The COMPASS trial demonstrated that the combination of rivaroxaban 2.5 mg twice daily and aspirin 100 mg once daily compared with aspirin 100 mg once daily reduced major adverse cardiovascular events (MACE) in patients with chronic coronary artery disease or peripheral artery disease by 24% during a mean follow-up of 23 months. We explored whether this effect varies by sex.
Methods and results
The effects were examined in women and men using log-rank tests and Kaplan–Meier curve. Hazard ratios (HRs) and corresponding 95% confidence intervals (CIs) were obtained from stratified Cox proportional hazards models to explore subgroup effects including subgroup of women and men according to baseline modified REACH risk score. Of 27 395 patients randomized, 18 278 were allocated to receive rivaroxaban plus aspirin (n = 9152) or aspirin alone (n = 9126), and of these, 22.1% were women. Women compared with men had similar incidence rates for MACE and major bleeding but borderline lower rates for myocardial infarction (1.7% vs. 2.2%, P = 0.05).
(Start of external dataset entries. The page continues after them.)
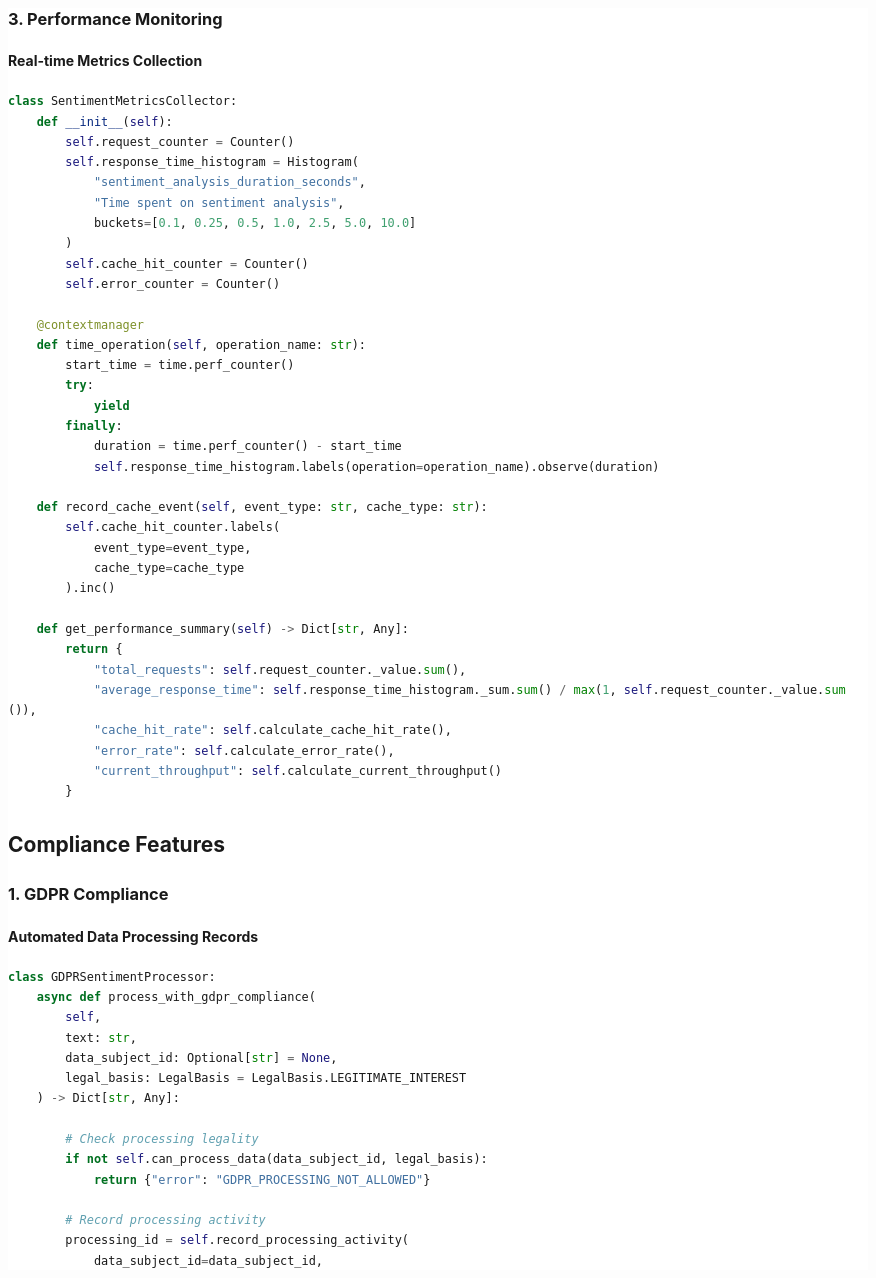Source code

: ### 3. Performance Monitoring

#### Real-time Metrics Collection

```python
class SentimentMetricsCollector:
    def __init__(self):
        self.request_counter = Counter()
        self.response_time_histogram = Histogram(
            "sentiment_analysis_duration_seconds",
            "Time spent on sentiment analysis",
            buckets=[0.1, 0.25, 0.5, 1.0, 2.5, 5.0, 10.0]
        )
        self.cache_hit_counter = Counter()
        self.error_counter = Counter()
    
    @contextmanager
    def time_operation(self, operation_name: str):
        start_time = time.perf_counter()
        try:
            yield
        finally:
            duration = time.perf_counter() - start_time
            self.response_time_histogram.labels(operation=operation_name).observe(duration)
    
    def record_cache_event(self, event_type: str, cache_type: str):
        self.cache_hit_counter.labels(
            event_type=event_type, 
            cache_type=cache_type
        ).inc()
    
    def get_performance_summary(self) -> Dict[str, Any]:
        return {
            "total_requests": self.request_counter._value.sum(),
            "average_response_time": self.response_time_histogram._sum.sum() / max(1, self.request_counter._value.sum()),
            "cache_hit_rate": self.calculate_cache_hit_rate(),
            "error_rate": self.calculate_error_rate(),
            "current_throughput": self.calculate_current_throughput()
        }
```

## Compliance Features

### 1. GDPR Compliance

#### Automated Data Processing Records

```python
class GDPRSentimentProcessor:
    async def process_with_gdpr_compliance(
        self,
        text: str,
        data_subject_id: Optional[str] = None,
        legal_basis: LegalBasis = LegalBasis.LEGITIMATE_INTEREST
    ) -> Dict[str, Any]:
        
        # Check processing legality
        if not self.can_process_data(data_subject_id, legal_basis):
            return {"error": "GDPR_PROCESSING_NOT_ALLOWED"}
        
        # Record processing activity
        processing_id = self.record_processing_activity(
            data_subject_id=data_subject_id,
```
The effect of combination therapy compared with aspirin in women and men was consistent for MACE (women: 3.8% vs. 5.2%, HR 0.72, 95% CI 0.54–0.97; men: 4.2% vs. 5.5%, HR 0.76, 95% CI 0.66–0.89; P interaction 0.75) and major bleeding (women: 3.1% vs. 1.4%, HR 2.22, 95% CI 1.42–3.46; men: 3.2% vs. 2.0%, HR 1.60, 95% CI 1.29–1.97; P interaction 0.19). There was no significant interaction between randomized treatment and baseline modified REACH score above or below the median for MACE or major bleeding.
In patients with stable coronary artery disease or peripheral artery disease, the combination of rivaroxaban (2.5 mg twice daily) and aspirin compared with aspirin alone appears to produce consistent benefits in women and men, independent of baseline cardiovascular risk.